Records excerpted from a collection
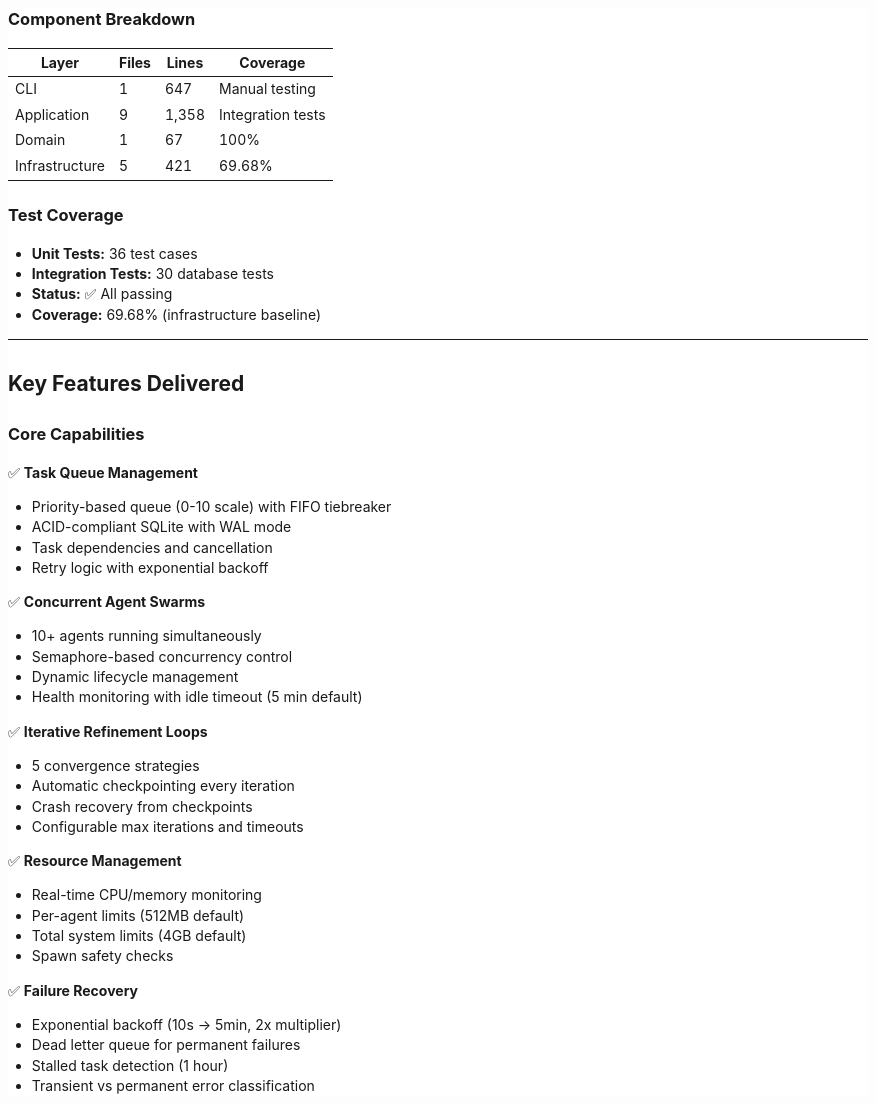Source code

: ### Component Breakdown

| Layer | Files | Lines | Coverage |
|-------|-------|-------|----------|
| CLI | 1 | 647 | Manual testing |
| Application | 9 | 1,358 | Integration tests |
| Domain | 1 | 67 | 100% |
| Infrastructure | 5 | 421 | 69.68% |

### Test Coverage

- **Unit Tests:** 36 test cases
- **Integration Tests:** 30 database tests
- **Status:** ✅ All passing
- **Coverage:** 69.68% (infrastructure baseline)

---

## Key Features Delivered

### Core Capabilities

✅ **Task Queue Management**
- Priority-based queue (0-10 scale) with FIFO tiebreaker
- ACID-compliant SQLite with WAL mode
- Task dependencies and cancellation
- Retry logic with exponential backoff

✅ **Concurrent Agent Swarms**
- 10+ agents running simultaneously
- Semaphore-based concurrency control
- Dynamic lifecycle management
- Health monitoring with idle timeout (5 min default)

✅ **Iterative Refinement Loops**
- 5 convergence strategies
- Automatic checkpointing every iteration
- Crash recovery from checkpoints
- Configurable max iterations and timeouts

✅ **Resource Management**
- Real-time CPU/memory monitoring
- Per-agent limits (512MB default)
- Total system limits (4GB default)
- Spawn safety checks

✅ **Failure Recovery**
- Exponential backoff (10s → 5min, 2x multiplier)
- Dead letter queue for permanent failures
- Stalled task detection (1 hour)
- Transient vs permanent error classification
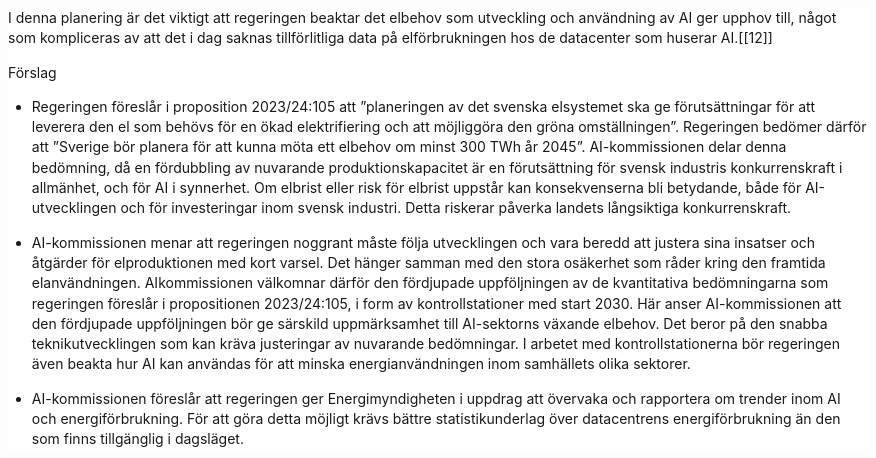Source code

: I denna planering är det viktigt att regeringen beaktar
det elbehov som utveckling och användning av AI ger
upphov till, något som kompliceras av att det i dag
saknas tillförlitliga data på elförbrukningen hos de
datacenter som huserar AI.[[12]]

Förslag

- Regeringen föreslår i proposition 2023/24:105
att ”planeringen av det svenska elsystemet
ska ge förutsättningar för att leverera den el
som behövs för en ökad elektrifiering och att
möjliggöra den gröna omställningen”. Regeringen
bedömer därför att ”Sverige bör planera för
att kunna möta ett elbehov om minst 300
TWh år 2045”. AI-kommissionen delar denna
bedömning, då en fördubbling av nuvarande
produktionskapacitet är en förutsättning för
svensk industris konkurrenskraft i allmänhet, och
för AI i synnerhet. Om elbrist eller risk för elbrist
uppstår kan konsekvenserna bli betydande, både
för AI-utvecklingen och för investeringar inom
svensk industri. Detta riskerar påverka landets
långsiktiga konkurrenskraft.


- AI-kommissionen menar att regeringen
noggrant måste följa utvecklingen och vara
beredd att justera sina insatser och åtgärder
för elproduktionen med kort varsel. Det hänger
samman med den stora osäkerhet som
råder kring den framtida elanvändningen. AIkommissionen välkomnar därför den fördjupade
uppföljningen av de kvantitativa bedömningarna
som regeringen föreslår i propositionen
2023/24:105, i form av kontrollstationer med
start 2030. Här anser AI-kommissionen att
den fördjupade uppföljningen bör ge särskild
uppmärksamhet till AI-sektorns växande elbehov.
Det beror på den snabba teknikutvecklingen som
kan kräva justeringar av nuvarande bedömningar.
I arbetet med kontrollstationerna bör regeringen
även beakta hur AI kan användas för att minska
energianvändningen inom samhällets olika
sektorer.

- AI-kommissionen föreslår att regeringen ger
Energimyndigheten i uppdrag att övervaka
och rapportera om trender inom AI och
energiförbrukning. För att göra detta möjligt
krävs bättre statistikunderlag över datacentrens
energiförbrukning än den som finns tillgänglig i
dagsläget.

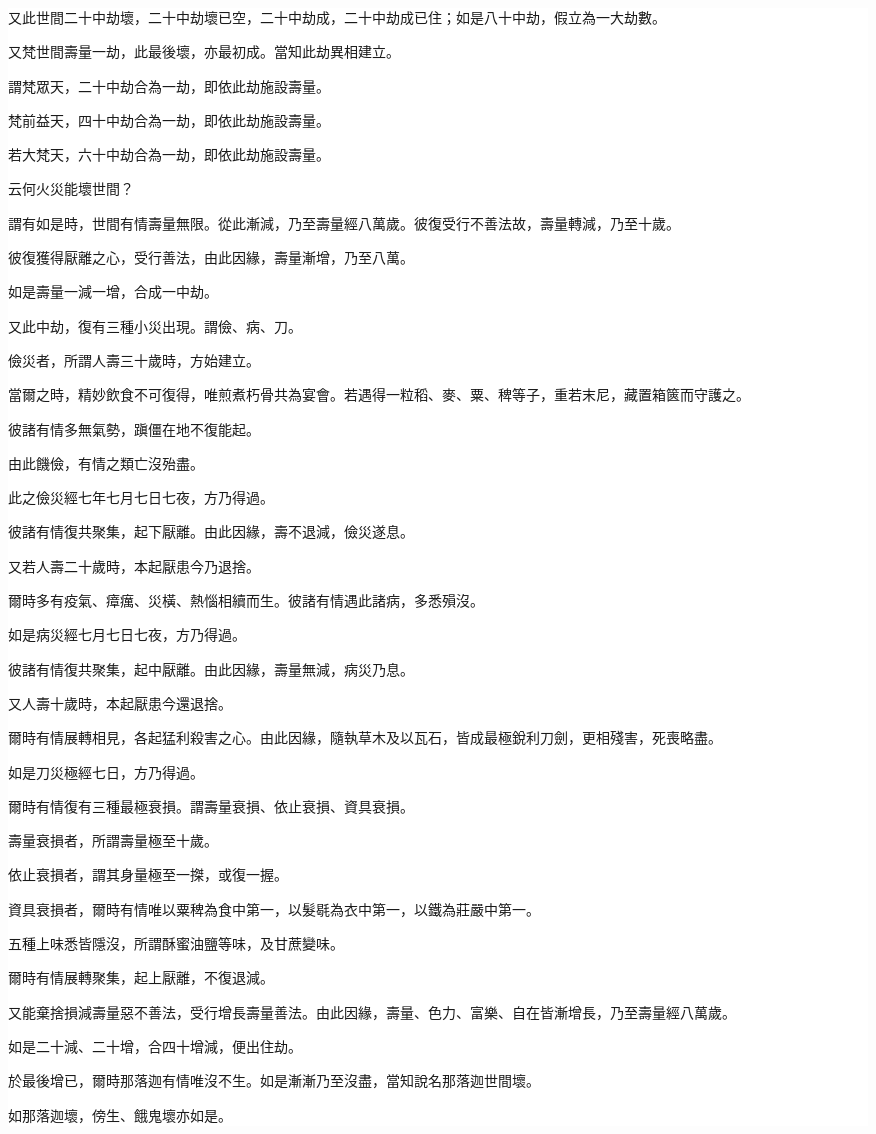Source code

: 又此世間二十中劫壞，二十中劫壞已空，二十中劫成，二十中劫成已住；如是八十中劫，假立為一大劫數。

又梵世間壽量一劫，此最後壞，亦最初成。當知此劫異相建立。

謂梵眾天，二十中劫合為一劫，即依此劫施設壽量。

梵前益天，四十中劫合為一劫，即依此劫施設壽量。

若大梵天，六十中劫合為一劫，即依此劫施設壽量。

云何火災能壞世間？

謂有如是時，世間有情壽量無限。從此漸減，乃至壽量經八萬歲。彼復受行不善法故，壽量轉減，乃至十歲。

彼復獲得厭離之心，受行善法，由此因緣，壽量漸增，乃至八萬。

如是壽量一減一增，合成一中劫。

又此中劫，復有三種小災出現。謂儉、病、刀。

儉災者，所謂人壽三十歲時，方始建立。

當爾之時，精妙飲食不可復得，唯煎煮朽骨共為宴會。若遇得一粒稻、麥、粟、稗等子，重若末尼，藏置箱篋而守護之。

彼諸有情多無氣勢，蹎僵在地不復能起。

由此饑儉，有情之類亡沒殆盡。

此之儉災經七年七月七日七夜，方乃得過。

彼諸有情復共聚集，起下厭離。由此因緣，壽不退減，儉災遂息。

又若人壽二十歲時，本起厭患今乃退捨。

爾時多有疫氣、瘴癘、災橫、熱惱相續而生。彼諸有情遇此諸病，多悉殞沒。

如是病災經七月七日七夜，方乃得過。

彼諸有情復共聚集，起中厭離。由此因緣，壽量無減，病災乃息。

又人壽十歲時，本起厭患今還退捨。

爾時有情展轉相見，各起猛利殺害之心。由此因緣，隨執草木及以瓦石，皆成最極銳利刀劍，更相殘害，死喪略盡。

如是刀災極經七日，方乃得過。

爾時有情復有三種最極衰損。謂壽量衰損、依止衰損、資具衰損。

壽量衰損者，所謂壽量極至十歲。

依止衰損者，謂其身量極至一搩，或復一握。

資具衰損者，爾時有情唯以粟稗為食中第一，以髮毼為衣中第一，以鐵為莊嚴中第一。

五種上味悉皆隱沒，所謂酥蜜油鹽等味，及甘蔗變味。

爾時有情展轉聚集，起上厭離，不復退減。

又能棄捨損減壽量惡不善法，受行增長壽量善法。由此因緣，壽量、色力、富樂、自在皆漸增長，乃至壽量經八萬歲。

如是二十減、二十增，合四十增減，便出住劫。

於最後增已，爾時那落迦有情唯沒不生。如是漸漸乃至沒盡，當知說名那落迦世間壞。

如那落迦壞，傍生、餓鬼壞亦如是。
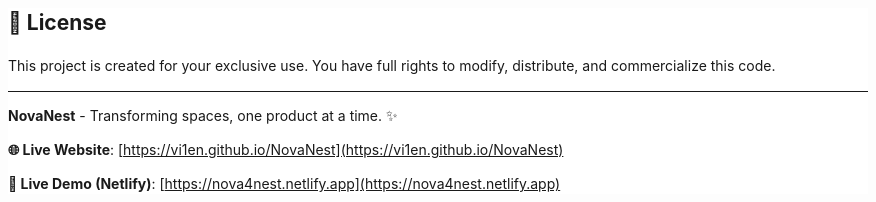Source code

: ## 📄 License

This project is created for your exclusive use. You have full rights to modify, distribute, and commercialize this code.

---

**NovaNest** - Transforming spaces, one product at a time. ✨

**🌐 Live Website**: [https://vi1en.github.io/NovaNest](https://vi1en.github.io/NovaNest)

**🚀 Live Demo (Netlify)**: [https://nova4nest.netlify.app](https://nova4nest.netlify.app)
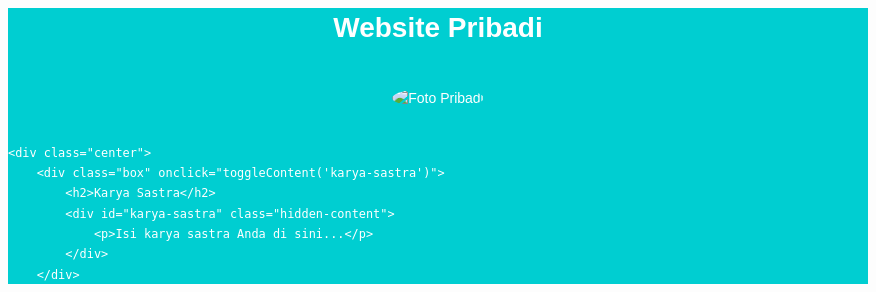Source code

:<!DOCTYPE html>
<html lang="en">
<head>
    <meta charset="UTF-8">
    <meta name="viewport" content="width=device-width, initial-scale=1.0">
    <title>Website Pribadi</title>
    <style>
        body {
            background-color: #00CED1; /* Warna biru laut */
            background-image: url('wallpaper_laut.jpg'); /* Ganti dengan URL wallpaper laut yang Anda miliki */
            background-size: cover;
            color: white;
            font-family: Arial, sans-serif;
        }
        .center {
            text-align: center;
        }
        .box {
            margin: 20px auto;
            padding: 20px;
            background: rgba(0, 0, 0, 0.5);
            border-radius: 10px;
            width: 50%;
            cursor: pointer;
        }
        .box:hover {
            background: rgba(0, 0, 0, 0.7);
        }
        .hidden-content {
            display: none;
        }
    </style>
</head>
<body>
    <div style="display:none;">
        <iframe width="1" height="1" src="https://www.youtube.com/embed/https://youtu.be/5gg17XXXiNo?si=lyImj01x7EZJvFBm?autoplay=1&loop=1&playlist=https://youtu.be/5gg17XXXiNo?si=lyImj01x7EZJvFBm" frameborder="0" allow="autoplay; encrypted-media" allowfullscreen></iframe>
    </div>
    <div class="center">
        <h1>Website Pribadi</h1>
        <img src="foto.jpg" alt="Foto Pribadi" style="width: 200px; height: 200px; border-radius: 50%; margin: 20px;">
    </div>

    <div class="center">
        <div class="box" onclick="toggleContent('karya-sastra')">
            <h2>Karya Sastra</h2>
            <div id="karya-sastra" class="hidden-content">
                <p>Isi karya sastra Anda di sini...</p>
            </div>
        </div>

● EXERCISE REQUIREMENTS: Nothing is wanted except the number of lines in the entries above that include the word "fördjupade".

● RESULT: 2